The Mudcat Café TM
Thread #126045   Message #2802459
Posted By: GUEST,Carol Denney, the author
03-Jan-10 - 05:24 PM
Thread Name: Lyr Add: Smokers Are Scum, a gentle song
Subject: RE: Lyr Add: Smokers Are Scum, a gentle song
"long-term smoking around children can affect some of them, but it doesn't affect every single child"

This kind of remark is why I wrote the song, and why this discussion is important. Even a small amount of secondhand smoke makes a dramatic, and measurable impact on healthy adults -- measurable vascular damage in twenty minutes in healthy adults (UCSF,Glanz study). Children's rapid cell division puts them at extreme risk for physical damage and disease, and that applies to every single child. "It's not **that** harmful..." someone remarked. Yes, it is. If you see someone smoking around a baby, you should speak up.

In areas where smoking restrictions become law, the incidence of heart attacks drops by 17%, and by 37% within three years in eight replicated studies. It doesn't bother me at all to remind this group of this information because it helps people understand that people with heart disease, like children, are more at risk than others and often don't realize their own condition until the attack.

I agree that there are other ills in the world, but this thread is not about drinking, and not about dogs, but rather about smokers who deliberately subject others to deadly secondhand smoke, and the policies which are changing public health for the better.

Smokers do not have to be outcasts or excluded in any way from anything. They can quite simply smoke outside the pub, or the fair, and even slap on a patch on a long flight, etc. There are plenty of smokers in my crowds who seem able to appreciate that its subject is secondhand and thirdhand smoke exposure, its target a behavior, rather than everyone who smokes.

Anyone who hears this song while smoking is by definition smoking near me, and that not only makes it useful to me as someone who performs a lot, but as I mentioned before, this song changed policy because of its comic, aggressive perspective. I think the song deserves some respect for that, but I get a big kick out of those in this discussion who are adamant about trying to bully others out of laughing at it, liking it, or appreciating that it has been very effective in both the policy change and tip jar category.

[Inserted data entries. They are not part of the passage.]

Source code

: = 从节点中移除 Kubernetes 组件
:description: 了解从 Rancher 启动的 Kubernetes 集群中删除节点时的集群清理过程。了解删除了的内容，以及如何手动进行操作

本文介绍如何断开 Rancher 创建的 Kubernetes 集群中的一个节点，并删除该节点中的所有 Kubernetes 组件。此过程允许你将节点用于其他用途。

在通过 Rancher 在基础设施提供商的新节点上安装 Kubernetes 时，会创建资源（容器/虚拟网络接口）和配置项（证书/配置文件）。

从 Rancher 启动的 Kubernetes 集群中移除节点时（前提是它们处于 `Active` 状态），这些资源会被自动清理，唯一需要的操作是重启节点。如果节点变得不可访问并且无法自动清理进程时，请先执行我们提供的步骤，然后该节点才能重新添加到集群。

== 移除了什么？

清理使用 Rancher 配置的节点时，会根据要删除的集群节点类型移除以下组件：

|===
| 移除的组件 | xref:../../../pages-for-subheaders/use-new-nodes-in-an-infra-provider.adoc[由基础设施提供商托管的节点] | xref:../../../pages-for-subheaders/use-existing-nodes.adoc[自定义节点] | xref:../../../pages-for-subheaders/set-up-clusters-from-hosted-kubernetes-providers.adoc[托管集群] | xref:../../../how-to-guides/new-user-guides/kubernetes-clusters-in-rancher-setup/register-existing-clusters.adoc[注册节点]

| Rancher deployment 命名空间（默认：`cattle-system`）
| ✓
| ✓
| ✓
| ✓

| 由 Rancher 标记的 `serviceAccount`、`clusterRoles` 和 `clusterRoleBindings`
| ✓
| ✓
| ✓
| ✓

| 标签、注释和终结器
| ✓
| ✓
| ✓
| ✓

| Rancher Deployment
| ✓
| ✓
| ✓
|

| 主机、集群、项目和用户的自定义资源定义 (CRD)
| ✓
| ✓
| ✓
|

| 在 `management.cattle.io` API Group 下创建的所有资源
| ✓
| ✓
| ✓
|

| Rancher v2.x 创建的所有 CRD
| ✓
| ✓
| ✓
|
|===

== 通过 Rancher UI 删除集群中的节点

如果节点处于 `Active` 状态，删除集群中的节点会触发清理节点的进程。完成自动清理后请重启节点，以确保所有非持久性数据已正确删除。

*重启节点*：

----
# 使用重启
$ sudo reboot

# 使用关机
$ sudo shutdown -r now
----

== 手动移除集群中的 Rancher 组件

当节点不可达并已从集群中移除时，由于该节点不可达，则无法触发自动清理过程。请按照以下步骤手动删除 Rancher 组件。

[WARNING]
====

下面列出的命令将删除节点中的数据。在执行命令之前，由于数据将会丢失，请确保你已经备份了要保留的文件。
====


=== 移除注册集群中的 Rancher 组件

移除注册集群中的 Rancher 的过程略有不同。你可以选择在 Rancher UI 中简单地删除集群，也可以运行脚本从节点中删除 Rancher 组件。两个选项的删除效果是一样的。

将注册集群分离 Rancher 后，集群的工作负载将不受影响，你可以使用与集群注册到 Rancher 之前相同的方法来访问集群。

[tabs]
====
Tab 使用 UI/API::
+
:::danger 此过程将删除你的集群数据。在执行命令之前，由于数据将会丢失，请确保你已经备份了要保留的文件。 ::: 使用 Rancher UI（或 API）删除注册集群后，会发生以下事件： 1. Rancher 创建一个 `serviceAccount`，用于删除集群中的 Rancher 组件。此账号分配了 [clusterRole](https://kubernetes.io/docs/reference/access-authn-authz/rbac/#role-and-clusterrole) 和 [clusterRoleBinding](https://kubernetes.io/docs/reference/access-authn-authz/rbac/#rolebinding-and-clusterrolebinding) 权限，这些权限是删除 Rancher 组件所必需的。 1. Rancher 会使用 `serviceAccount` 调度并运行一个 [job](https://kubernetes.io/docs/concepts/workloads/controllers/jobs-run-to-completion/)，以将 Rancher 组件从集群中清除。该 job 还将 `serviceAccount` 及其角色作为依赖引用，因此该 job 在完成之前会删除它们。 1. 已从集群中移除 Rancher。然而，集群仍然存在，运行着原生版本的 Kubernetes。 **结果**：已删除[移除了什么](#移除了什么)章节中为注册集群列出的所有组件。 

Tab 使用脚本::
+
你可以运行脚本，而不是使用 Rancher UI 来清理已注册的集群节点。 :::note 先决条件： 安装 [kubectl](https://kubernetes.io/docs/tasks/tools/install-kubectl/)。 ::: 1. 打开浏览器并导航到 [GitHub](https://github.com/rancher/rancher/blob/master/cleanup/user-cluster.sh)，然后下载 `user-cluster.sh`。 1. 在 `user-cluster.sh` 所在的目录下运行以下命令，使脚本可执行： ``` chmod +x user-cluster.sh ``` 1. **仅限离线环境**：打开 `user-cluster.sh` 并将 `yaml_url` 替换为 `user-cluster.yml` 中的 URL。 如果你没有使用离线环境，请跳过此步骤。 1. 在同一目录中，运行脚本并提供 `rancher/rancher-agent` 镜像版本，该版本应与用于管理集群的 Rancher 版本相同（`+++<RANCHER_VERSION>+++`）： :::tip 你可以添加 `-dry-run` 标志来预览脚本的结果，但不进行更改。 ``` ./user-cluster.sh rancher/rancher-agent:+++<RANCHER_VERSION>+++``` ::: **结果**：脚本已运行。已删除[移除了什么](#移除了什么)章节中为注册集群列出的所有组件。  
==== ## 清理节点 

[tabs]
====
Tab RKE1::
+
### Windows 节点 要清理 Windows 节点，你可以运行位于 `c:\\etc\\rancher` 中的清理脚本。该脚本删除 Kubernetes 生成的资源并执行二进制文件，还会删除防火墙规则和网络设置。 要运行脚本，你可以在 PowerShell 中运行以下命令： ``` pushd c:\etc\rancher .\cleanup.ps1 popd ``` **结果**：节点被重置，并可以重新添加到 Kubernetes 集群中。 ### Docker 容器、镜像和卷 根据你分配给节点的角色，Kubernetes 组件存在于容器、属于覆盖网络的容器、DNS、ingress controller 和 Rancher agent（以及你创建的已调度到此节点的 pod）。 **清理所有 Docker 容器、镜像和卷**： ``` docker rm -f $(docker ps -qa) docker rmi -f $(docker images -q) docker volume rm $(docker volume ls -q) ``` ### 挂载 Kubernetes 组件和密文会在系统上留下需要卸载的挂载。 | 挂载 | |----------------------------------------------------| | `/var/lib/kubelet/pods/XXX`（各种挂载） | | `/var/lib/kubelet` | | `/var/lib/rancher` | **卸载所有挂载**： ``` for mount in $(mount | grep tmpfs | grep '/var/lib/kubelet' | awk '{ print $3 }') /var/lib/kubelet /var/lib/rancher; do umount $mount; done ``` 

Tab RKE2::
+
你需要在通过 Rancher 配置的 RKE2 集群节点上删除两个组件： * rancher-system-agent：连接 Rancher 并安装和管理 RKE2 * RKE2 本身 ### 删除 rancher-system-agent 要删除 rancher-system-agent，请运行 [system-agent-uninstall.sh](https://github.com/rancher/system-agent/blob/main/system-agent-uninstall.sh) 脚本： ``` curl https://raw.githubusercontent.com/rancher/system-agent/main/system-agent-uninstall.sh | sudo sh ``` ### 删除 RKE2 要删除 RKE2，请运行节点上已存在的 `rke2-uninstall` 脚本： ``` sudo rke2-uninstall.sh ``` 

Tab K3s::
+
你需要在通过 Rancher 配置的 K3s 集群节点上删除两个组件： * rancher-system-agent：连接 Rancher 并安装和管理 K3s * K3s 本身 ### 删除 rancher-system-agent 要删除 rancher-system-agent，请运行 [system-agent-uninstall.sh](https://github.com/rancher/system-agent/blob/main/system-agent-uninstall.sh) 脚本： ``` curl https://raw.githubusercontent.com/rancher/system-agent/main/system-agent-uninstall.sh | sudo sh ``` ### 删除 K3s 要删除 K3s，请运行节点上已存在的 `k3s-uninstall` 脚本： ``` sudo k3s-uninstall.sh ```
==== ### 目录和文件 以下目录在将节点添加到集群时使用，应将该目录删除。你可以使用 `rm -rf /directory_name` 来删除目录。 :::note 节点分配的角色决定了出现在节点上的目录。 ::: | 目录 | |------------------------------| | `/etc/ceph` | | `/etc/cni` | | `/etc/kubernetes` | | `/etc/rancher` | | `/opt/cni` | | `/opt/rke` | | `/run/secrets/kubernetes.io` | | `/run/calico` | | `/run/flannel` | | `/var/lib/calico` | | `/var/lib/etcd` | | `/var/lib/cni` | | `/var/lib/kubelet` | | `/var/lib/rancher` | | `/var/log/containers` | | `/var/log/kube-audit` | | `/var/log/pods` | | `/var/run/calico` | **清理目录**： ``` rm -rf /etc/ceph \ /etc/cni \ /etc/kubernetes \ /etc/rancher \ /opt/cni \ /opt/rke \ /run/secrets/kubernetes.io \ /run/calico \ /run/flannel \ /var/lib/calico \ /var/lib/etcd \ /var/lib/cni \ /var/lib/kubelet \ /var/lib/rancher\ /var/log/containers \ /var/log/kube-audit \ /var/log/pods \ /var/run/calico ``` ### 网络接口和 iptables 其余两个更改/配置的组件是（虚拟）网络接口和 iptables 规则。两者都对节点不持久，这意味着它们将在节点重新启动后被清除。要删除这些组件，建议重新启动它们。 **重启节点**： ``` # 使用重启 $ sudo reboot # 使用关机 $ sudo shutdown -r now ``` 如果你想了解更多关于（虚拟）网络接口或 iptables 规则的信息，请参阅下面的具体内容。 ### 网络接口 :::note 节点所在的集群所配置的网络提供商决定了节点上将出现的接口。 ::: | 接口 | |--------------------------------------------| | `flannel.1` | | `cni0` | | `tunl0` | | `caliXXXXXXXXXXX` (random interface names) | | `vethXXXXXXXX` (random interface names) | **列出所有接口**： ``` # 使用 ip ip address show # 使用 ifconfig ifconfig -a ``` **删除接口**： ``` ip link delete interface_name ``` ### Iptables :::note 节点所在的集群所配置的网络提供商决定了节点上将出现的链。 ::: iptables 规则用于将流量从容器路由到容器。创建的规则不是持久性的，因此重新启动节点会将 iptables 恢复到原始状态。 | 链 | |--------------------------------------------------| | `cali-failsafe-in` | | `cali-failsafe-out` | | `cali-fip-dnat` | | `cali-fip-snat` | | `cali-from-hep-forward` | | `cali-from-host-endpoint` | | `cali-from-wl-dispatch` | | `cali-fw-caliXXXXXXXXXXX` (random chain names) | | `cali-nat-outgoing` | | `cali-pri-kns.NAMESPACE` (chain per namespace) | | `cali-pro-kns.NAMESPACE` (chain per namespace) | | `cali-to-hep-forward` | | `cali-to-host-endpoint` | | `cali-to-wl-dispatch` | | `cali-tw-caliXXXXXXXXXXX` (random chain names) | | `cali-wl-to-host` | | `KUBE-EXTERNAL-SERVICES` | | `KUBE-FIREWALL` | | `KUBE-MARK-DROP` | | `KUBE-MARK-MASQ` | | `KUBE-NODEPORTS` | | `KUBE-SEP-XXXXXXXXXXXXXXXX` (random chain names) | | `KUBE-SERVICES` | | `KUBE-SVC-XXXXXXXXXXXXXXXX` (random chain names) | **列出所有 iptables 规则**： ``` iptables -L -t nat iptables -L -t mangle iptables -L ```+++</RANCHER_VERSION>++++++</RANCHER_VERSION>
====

People constantly tell cancer survivors that they are playing for others' sympathy by simply mentioning that they survived cancer in an effort to intimidate them from mentioning it at all, another bullying tactic. You can have any emotional reaction you wish to have to this simple fact in our lives. But you won't shut us up, and there's nothing inappropriate about mentioning it. It is as much a part of our lives as our names, and most relevant to a discussion about secondhand smoke exposure, because that is the subject of the song.

I don't really worry much about people who deliberately misinterpret the song and then hop around demanding an apology. They're getting good exercise, after all.